Texto mostrado ▸
Porque escribir

…“Rinaldo, Rinaldo te estamos esperando, ahora vamos a hacer un tema de Rinaldo, poné más agudo esto”… “Hola, hola, hola, parezco un político. No se escucha parece…Bueno, este, yo voy a hacer un tema que se llama La Niña… Esteeee… La niña es, …esteee… es muy dulce, muy mansa… ¡Que pasa!, ¡que pasa!, hola, hola. Bueno,… escucha la letra porque yo, esteeee, mejor cuando se escribe que cuando se habla... Y después queda, ¡viste!....”

Rinaldo Rafanelli, en concierto de despedida Sui Generis 1975

jueves, 25 de noviembre de 2010

COSAS DEL FÚTBOL PARTE 3 DE 3

La verdad es que en el escalafón de los fanáticos del fútbol, en esta época soy tan sólo un tipo de tercer orden, un semi convencido sin mucho brillo, una voz que se pierde en medio del bullicio. La verdad es que no soy un fanático auténtico, nunca lo he sido. He mirado el fútbol desde el otro lado de la calle, desde la otra vereda, desde la otra esquina, sin la pasión que expresan otros y que los lleva a llenarse de abalorios y de objetos sagrados. La emotiva fiesta chovinista no había logrado alterar mi visión respecto del pan y del circo romano, el opio del pueblo, la fiesta barata del olvido, la enagenación perfecta para que los hombres y mujeres cotidianos olviden buscar a los responsables de sus problemas cotidianos.

Datos registrados ▸

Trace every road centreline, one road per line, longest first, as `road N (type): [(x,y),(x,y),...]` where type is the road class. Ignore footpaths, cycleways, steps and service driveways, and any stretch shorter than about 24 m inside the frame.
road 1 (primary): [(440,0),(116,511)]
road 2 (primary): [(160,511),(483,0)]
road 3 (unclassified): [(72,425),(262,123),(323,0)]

Instrucciones ▸
Resume de forma más breve, por favor, el párrafo del texto sobre el fútbol que empieza con «La verdad es que en el escalafón», sin perder sus datos principales.

Respuesta ▸
En esta época ocupo un lugar de tercer orden entre los fanáticos del fútbol. Nunca fui un hincha auténtico y he mirado este deporte desde la otra vereda, sin la pasión que lleva a otros a llenarse de abalorios y objetos sagrados. La fiesta chovinista no cambió mi visión del fútbol como pan y circo, opio del pueblo y fiesta barata del olvido, que hace que la gente común olvide buscar a los responsables de sus problemas.